YOUR INSTRUCTIONS:
Write out again the part of the piece on the history of floors that begins with "Early America settlers" and ends with "to this day.", substituting "marbles" for "Lego".

EXTRACT PROVIDED:
*** Begin section ***
I did not intend to take a break from my sojourn quite so soon, but there are some calls that must be answered, and for now, it is strictly temporary. This is for Yetismith, who inadvertently set the challenge, and for everybody else that reads this tosh and makes it all worthwhile …
Early floors were nothing more than patches of dried, compressed earth covered in a layer of straw and excrement which set like concrete, but smelled like the back end of a cow. It was not unusual for European homes to be shared with animals and I think we are probably all aware of the skill with which some of them can hide their toothsome little gobbets behind curtains and doors, where they cannot be reached without moving the furniture and dislocating a sizeable length of vertebrae into the bargain. Generally the little jobbies which were deposited in the more frequently transited sections of the floor were merely ‘trodden in’ to the existing surface, eventually forming a waterproof and durable surface – although not one that you’d want the baby to eat off. It is believed that mint was actually introduced into Europe as a kind of ‘Shake ‘n’ Vac’ deodorizer: the leaves being scattered onto the hardened effluvia and trampled throughout the house, releasing their scent and lightening the atmosphere considerably – although almost certainly contributing to a certain sphincter-loosening sense of foreboding amongst the sheep in the scullery. A similar effect is often reproduced in UK public houses with the liberal addition of Zoflora to the gentle collation of sawdust, blood, spit, vomit, pork scratchings and whatever-it-is that constantly seeps out from under the door of the gents. This has a mildly hypnotic and aphrodisiac effect on hen and stag parties after thirteen bottles of Becks and a Vindaloo, resulting in a flood of tears, snot and recriminations the next morning, although seldom ritual whipping (except in certain Home Counties postcodes).
Early America settlers often covered their floors with sand which could be easily swept through the door with accumulated straw and dung and deposited against next-door’s fence. Ancient Egyptians used stone and brick to decorate floors and add to the durability of surfaces from which the consumed whatever-it-was that made them presume that seeing giant cats with human heads was in any way normal. Romans used tiny ceramic tiles to create mosaic floors of stunning complexity which slowly degraded leaving a surface not unlike a box of Lego on the kitchen tiles and is possibly why Italians have a tendency to wear sandals indoors to this day.
*** End section ***
DATA SEGMENT:
*** Begin section ***
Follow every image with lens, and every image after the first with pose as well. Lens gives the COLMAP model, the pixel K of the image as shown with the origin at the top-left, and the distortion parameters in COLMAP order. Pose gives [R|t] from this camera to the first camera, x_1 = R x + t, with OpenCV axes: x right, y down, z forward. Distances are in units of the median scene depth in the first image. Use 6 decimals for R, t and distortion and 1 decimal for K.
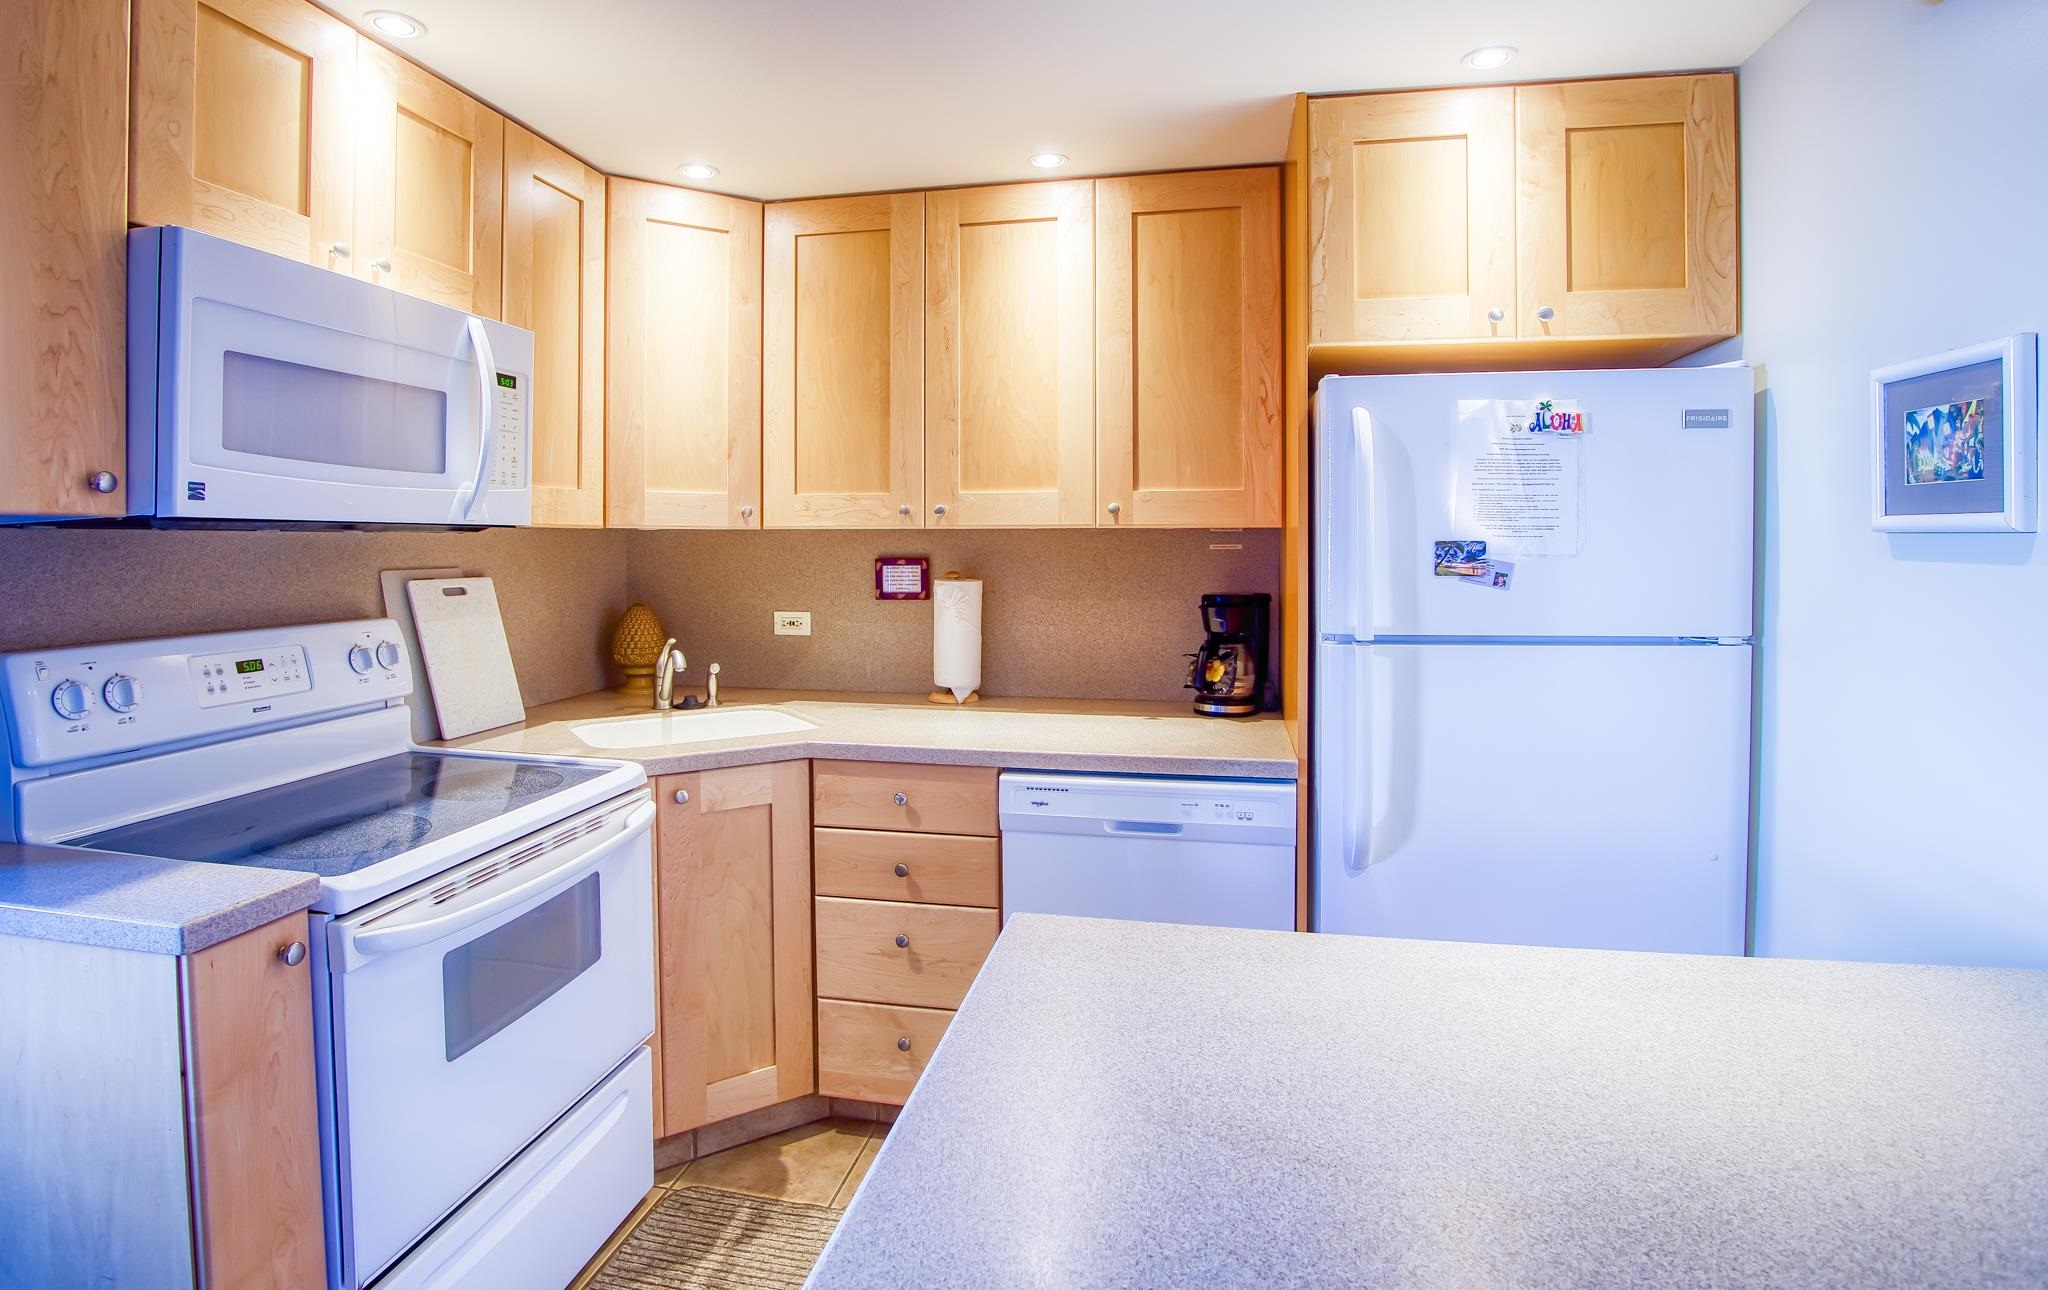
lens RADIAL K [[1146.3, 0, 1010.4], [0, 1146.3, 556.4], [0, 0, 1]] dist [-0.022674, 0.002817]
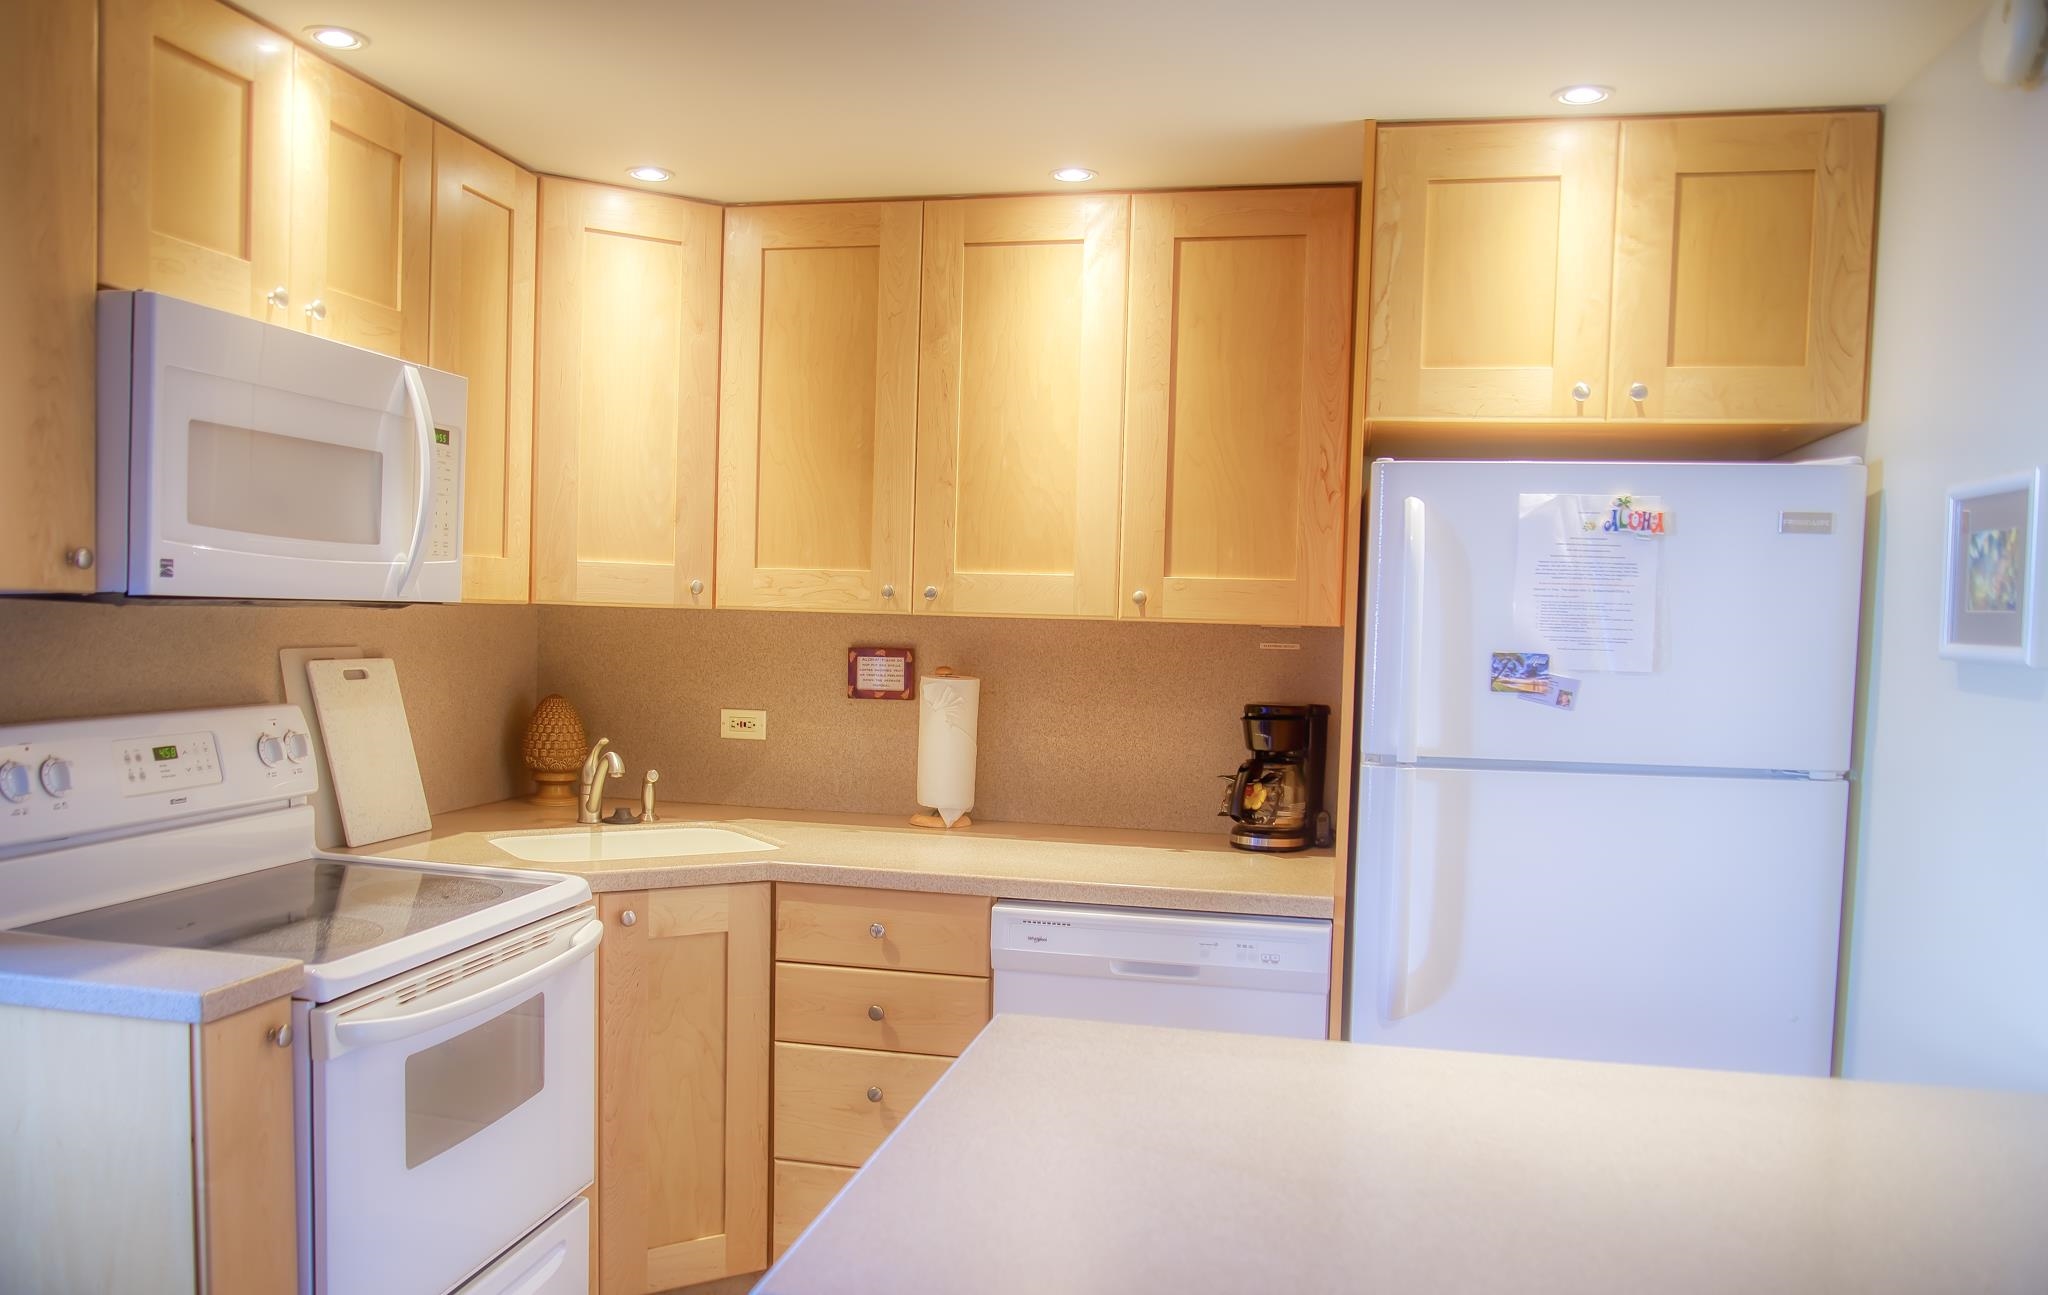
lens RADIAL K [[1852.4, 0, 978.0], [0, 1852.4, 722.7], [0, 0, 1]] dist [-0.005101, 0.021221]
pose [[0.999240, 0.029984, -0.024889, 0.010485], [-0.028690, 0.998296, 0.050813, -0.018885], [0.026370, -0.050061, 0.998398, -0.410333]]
*** End section ***
TASK ANSWER:
Early America settlers often covered their floors with sand which could be easily swept through the door with accumulated straw and dung and deposited against next-door’s fence. Ancient Egyptians used stone and brick to decorate floors and add to the durability of surfaces from which the consumed whatever-it-was that made them presume that seeing giant cats with human heads was in any way normal. Romans used tiny ceramic tiles to create mosaic floors of stunning complexity which slowly degraded leaving a surface not unlike a box of marbles on the kitchen tiles and is possibly why Italians have a tendency to wear sandals indoors to this day.